Sergey sat down and his face became pensive, rather than worried.

“Damn!” he said, “I’m glad we didn’t venture out to Krasnogorsk, which is just outside the circular, that’s probably a right old mess there now.”

“So what’s up?” Lenny suddenly said, “what’s the plan? Are we going to hold the fort here? I see you loading up on food, cartridges, all this shit, that’s cool, only what’re we gonna do next time, when they come here in a tank?”

Sergey and Boris exchanged glances, and while they were thinking of a reply, I was looking at plump, loud Lenny, who had always irritated me with his banal remarks and his noisy laughter at his own jokes, his ability to fill any space with his presence and dominate in any company whether there were raised eyebrows and peeved faces or not. I surprised myself by saying:

“We can’t stay, Lenny, it’ll soon be a nightmare here. So we’re leaving, we’ve got almost everything we need, and I think you should come with us.”

“Sure,” Lenny said quickly. “Where you going?”

“My place in Levino is not an option, after all,” said Boris, with regret. “You’re twenty kilometres from the main road here, and look how quickly they got this far – I was hoping that all these elite villa communities on the New Riga road would keep them occupied for a bit longer. My village is quite a distance from Ryazan – but it’s only about six kilometres to the main road, we’d gain a couple of weeks max, and then they’d catch up with us. We need to find some dense forest, with nothing around. Wish we were in Siberia; it’s hard to find a place like that anywhere within reach, damn it.”

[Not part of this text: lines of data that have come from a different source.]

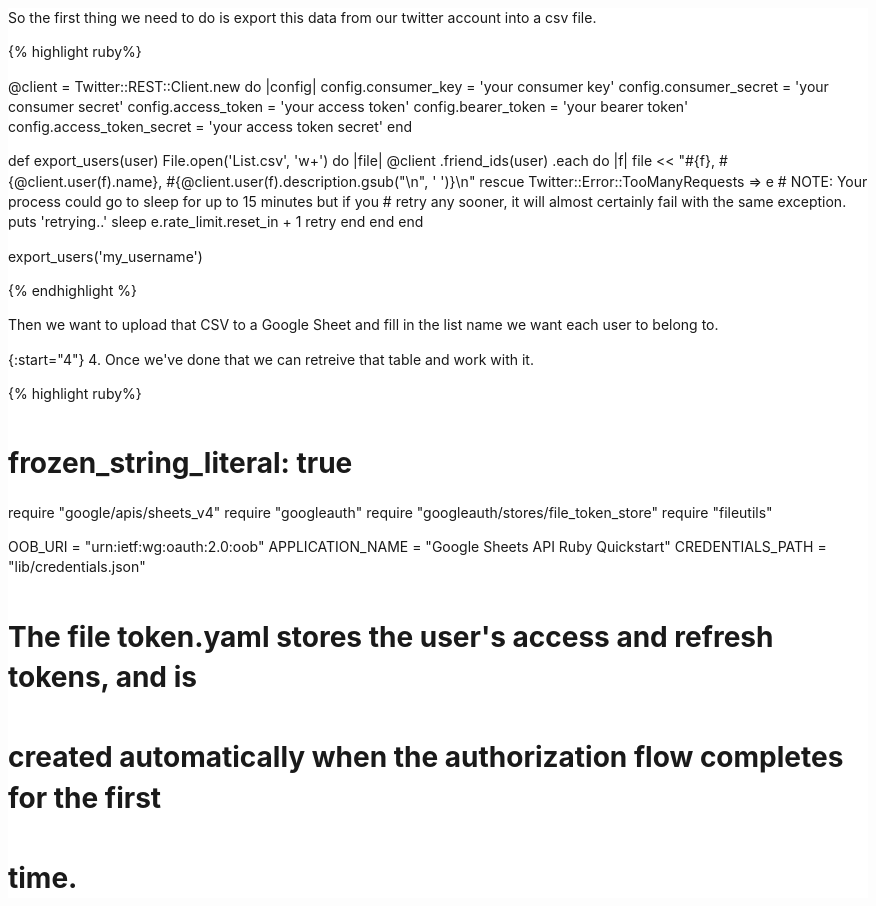 So the first thing we need to do is export this data from our twitter account into a csv file.

{% highlight ruby%}

@client =
  Twitter::REST::Client.new do |config|
    config.consumer_key = 'your consumer key'
    config.consumer_secret = 'your consumer secret'
    config.access_token = 'your access token'
    config.bearer_token = 'your bearer token'
    config.access_token_secret = 'your access token secret'
  end

def export_users(user)
  File.open('List.csv', 'w+') do |file|
    @client
      .friend_ids(user)
      .each do |f|
        file <<
          "#{f}, #{@client.user(f).name}, #{@client.user(f).description.gsub("\n", ' ')}\n"
    rescue Twitter::Error::TooManyRequests => e
      # NOTE: Your process could go to sleep for up to 15 minutes but if you
      # retry any sooner, it will almost certainly fail with the same exception.
      puts 'retrying..'
      sleep e.rate_limit.reset_in + 1
      retry
      end
  end
end

export_users('my_username')

{% endhighlight %}

Then we want to upload that CSV to a Google Sheet and fill in the list name we want each user to belong to.

{:start="4"}
4. Once we've done that we can retreive that table and work with it.

{% highlight ruby%}

# frozen_string_literal: true

require "google/apis/sheets_v4"
require "googleauth"
require "googleauth/stores/file_token_store"
require "fileutils"

OOB_URI = "urn:ietf:wg:oauth:2.0:oob"
APPLICATION_NAME = "Google Sheets API Ruby Quickstart"
CREDENTIALS_PATH = "lib/credentials.json"
# The file token.yaml stores the user's access and refresh tokens, and is
# created automatically when the authorization flow completes for the first
# time.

“Forest!” Sergey suddenly shouted and jumped up from his seat. “Of course, what an idiot I am. Anya, I know where we’re going.” He rushed out of the lounge and, after tripping over one of the rustling bags, which were piled in the corridor, disappeared through the study door. I could hear him, swearing under his breath, rummaging through the books. Something heavy fell with a thump, and in a moment he came out holding a book, which he plonked on the table, hurriedly pushing the glasses out of the way to one side. His face was alive, and all of us, even Marina and her little girl, who hadn’t made a single sound from the moment they stepped over the threshold of our house, leaned over the table to see what Sergey had found, – a book with a green cover with big white letters on it: ‘Road map. North-West Russia’.